Hard mode, don't mention cars.

      • comi [he/him]
        ·
        3 years ago

        Depends on rural living arrangement I suppose with communal stuff, it doesn’t have to be this way. Just because small villages were supplanted by big boss having their slaves and/or hired workers living separately doesn’t mean the thing was wrong.

        also that seems mighty classist of rural people, don’t become haughty liberal for people feeding you.

        • deepcutsinsideme [she/her]
          hexagon
          ·
          3 years ago

          Guess what class exists and rural people are above city people on the hierarchy, if we collectivise the farms rural people will cease to exist, urbanism won't.

          • steve5487 [none/use name]
            ·
            3 years ago

            how are we both uneducated cousin fucking hicks who live in our own filth and an exploitative powerful class

            • deepcutsinsideme [she/her]
              hexagon
              ·
              3 years ago

              The farmers are the exploiting class, the rednecks and hillbillies live on their land.
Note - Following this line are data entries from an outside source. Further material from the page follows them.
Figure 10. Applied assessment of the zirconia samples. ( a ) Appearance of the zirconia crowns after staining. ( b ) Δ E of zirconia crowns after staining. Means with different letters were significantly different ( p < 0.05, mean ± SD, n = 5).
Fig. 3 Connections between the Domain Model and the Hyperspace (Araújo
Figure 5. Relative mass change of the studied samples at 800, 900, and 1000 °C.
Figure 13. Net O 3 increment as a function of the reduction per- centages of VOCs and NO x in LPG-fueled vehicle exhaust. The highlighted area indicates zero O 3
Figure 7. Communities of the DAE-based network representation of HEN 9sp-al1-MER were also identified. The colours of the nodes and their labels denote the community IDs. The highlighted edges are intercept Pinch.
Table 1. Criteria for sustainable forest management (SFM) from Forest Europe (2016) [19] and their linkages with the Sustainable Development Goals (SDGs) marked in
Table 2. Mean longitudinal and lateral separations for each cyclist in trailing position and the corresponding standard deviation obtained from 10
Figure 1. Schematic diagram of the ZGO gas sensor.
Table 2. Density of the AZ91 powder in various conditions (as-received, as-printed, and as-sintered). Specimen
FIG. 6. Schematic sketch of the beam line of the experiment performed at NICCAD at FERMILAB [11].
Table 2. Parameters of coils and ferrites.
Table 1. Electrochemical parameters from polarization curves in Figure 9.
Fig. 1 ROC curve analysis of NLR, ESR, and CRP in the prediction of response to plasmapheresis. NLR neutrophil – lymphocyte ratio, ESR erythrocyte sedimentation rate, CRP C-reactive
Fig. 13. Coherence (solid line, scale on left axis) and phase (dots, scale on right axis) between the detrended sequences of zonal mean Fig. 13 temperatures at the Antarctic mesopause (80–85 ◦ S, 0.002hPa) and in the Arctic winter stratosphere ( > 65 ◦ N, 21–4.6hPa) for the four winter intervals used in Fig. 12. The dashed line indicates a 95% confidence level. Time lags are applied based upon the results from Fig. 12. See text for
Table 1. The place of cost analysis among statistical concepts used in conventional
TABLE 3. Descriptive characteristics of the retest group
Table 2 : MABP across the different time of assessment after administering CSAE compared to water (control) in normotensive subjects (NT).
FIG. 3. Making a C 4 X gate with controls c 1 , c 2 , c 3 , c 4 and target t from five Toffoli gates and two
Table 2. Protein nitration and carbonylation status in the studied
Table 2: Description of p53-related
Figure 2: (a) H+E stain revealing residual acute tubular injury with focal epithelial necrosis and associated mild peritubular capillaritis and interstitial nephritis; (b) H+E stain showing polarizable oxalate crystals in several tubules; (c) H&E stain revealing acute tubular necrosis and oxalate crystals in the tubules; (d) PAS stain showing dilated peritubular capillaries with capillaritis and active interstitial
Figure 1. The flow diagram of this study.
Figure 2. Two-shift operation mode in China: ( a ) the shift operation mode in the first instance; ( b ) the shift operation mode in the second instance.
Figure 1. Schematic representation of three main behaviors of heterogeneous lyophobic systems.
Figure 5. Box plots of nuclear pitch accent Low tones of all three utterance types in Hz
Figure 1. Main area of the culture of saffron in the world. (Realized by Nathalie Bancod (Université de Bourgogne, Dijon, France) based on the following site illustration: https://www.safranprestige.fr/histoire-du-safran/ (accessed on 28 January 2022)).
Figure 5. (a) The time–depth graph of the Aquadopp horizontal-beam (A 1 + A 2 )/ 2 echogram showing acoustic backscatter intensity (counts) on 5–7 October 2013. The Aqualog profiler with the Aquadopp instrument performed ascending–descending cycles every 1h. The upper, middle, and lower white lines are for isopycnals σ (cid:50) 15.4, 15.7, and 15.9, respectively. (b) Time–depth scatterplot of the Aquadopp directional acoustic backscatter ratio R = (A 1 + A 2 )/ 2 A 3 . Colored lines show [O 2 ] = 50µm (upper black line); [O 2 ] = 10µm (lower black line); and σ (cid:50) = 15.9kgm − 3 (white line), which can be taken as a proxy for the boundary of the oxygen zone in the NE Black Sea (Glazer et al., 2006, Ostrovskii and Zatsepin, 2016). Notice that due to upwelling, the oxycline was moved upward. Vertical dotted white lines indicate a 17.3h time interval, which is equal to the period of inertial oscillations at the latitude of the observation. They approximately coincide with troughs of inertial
You honestly think those houses you see in the country side with the fields of corn and wheat and soy behind them are actually owned by the people in the house next to it? 9/10 times its land leased by a farmer and the people in the house are renters. Also farmers are rich dumb cousin fuckers bred by the government. The two statements are true.

          • comi [he/him]
            ·
            3 years ago

            The fuck they will? Unless you have some unknown advancements in agriculture, people will still have to work there

            • DreamsOfDeadFutures [any]
              ·
              3 years ago

              Clearly, we shall develop sufficiently advanced high speed public transit capable of commuting once we eliminate the scourge of ever being more than 10 feet away from another human being at any point in time by creating urban centers so dense that OP pales in comparison.

          • steve5487 [none/use name]
            ·
            3 years ago

            What are you talking about the soviet union had huge collective farm programs, the trade union movement developed heavily around agricultural workers

            • deepcutsinsideme [she/her]
              hexagon
              ·
              3 years ago

              And you don't find farmers living in homesteads, they lived in the city and the fields were close by. They literally relocated them for efficiency.

              • comi [he/him]
                ·
                3 years ago

                As someone who lived there, it was not cities, more like outgrowth of villages with maybe 300-500 people, local nurse, 1-2 shops and train station

                • deepcutsinsideme [she/her]
                  hexagon
                  ·
                  3 years ago

                  That's not rural, was there apartments of any kind? How far is the spread between buildings?

                  • comi [he/him]
                    ·
                    edit-2
                    3 years ago

                    No apartments, small houses in russian style, maybe 60-100 feet apart, with fields outside.

                    Such small villages usually had some small factory/farm, and young people (later than in cities though, like 10-12), would hop on train to bigger city for school, younger education was done by like 1 teacher, with generic education, like writing/reading/literature/math. (But our education structure is also very different, that’s basically all kids learn at first). Bigger villages have/had bigger schools, with more differentiated teachers and full education available, or at least generic one

                  • DreamsOfDeadFutures [any]
                    ·
                    3 years ago

                    https://en.wikipedia.org/wiki/Fujian_tulou

                    apartment style housing is in no way contradictory with rural living or farming. The Hakka people have been using packed earth techniques to construct ecologically sustainable communal housing divided into what could be considered apartments.